Article ID: | iaor20063671 |
Country: | South Korea |
Volume: | 30 |
Issue: | 2 |
Start Page Number: | 157 |
End Page Number: | 167 |
Publication Date: | Jun 2005 |
Journal: | Journal of the Korean ORMS Society |
Authors: | Kown Sang Ho |
Keywords: | networks: flow, programming: assignment |
This paper presents a new perturbation technique for developing efficient iterated local search procedures for the asymmetric traveling salesman problem (ATSP). This perturbation technique uses global information on ATSP instances to speed-up computation and to improve the quality of the tours found by heuristic method.

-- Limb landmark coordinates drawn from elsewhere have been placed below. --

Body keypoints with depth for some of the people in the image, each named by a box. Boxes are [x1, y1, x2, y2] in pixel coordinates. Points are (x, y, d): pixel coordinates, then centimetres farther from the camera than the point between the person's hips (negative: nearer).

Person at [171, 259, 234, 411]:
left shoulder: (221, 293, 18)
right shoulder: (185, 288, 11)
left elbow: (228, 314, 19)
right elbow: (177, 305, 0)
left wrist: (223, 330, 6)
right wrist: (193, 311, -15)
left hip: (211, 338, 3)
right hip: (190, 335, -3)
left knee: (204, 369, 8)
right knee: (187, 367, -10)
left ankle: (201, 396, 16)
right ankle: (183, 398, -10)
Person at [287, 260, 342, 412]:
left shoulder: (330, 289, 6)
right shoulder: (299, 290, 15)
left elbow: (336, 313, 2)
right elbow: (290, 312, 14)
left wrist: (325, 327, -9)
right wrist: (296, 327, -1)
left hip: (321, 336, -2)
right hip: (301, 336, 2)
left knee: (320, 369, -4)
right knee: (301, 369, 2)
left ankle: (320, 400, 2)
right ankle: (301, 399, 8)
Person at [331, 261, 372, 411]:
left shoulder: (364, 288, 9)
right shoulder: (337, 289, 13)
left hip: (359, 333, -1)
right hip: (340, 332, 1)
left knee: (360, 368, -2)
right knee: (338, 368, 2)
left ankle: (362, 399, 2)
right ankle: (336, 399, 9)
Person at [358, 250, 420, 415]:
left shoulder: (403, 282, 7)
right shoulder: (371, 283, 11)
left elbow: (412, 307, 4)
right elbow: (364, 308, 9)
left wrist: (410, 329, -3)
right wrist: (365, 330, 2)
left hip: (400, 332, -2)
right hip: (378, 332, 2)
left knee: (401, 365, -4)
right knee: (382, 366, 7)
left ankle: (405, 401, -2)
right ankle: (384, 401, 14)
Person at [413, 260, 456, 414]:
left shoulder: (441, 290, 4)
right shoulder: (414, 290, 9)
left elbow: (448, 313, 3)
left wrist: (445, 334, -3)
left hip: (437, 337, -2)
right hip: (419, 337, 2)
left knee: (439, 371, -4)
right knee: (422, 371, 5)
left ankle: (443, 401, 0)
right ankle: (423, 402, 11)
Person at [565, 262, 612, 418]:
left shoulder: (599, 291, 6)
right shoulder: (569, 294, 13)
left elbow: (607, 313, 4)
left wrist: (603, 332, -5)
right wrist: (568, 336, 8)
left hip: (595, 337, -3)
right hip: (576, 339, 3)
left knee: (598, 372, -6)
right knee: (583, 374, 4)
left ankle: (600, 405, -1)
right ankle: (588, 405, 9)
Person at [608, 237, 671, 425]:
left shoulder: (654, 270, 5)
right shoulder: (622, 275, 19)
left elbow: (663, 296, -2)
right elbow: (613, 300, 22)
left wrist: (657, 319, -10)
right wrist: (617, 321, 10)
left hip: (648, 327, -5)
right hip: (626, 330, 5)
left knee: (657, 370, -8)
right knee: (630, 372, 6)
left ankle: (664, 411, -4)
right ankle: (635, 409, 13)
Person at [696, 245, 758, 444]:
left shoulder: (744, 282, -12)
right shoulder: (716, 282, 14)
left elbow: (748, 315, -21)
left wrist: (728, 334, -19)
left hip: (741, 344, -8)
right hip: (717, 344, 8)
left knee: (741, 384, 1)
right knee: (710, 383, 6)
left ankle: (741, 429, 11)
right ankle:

The main idea is to escape from a local optimum by introducing perturbations on the out-of-kilter arcs in the problem instance. For a local seach heuristic we use Kwon's method which finds optimum or near-optimum solutions by applying the out-of-kilter algorithm to the ATSP. The performance of our algorithm has been tested and compared with known method perturbing on randomly chosen arcs. A number of experiments has been executed both on the well-known TSPLIB instances for which the optimal tour length is known, and on randomly generated instances. For 27 TSPLIB instances, the presented algoithm has found optimal tours on all instances. And it has effectively found tours near the assignment problem lower bound on randomly generated instances.